[Items listed in a dataset]
::::::

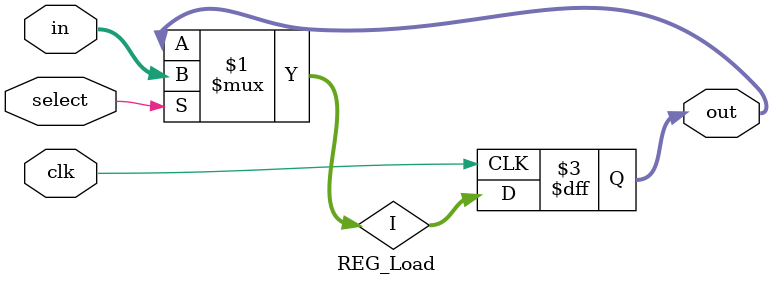
<source format=v>
module REG_Load(clk, in, select , out );
input [7:0]in;
input clk,select;
wire  [7:0]I;
output reg[7:0]out;

assign I = select? in : out ;
always @(posedge clk)
	begin
		out<=I;
	end
endmodule

</source>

::::::

### Your assignment:
Begin with the line that contains "input [7:0]in;" and quote each line after it exactly, stopping after the last line of the data.

### Answer space:
input [7:0]in;
input clk,select;
wire  [7:0]I;
output reg[7:0]out;

assign I = select? in : out ;
always @(posedge clk)
	begin
		out<=I;
	end
endmodule

</source>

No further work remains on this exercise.